WASHINGTON — The nation's economy has shifted into reverse amid a staggering drop in consumer spending, the government reported. But that's hardly news to furniture-store owner Chris Horn of Monterey Park.
Horn's store saw business plummet 40% last month, when the financial crisis escalated and stocks plunged.
"Business was pretty steady up until then, but then it dropped off drastically," said Horn, 58, the third-generation owner of Divine's Furniture, which specializes in vintage pieces. "Customers are very reluctant to spend any money right now."
Consumers stepped on the spending brakes so hard, in fact, that the nation's gross domestic product shrank 0.3% in the three months ended Sept. 30, the Commerce Department estimated Thursday.
That was the deepest decline in economic demand since 2001. Moreover, most economists believe it will be the first of at least two consecutive quarters of decline in GDP -- a widely accepted, if unofficial, definition of recession.
In total, personal consumption declined 3.1% in the third quarter, the Commerce Department said. It was the first time since 1991 that consumer spending dropped outright and was the biggest such decline since 1980.
The belt-tightening was led by a 14.1% drop in spending on big-ticket items such as cars and appliances and a 6.4% decline in smaller purchases.

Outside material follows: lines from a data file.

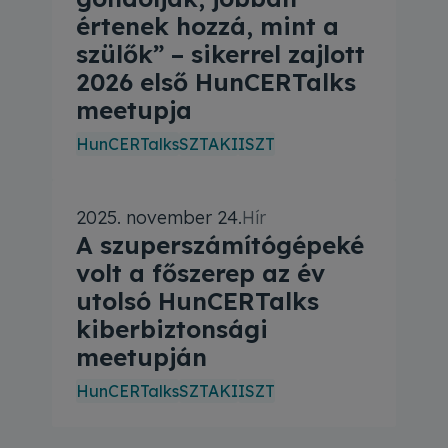
értenek hozzá, mint a
szülők” – sikerrel zajlott
2026 első HunCERTalks
meetupja
HunCERTalks
SZTAKI
ISZT
e volt a téma. Kell védeni a szuperszámítógépeket?
2025. november 24.
Hír
A szuperszámítógépeké
volt a főszerep az év
utolsó HunCERTalks
kiberbiztonsági
meetupján
HunCERTalks
SZTAKI
ISZT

Though the drop-off in consumer spending is bad for the economy, there's at least one positive aspect: It means that more Americans have finally stopped living beyond their means, said Dean Baker, co-founder of the Center for Economic and Policy Research in Washington.
Baker noted that since the 1990s, consumers have been spending more than they should, because the tech-stock bubble and then the housing bubble of the last few years made them feel wealthier than they really were.
"When housing prices go through the roof, people consume more when they see there is more wealth in their homes. And they don't save because they think their home is doing it for them," Baker said.
Until the 1990s, households had a savings rate of about 8% a year. That declined to 2% by 2000 and has mostly stayed below 1% since 2004, including 401(k)s and pension funds, Baker said.
That means many people do not have enough savings to fund their retirement or a safety net if they lose their jobs.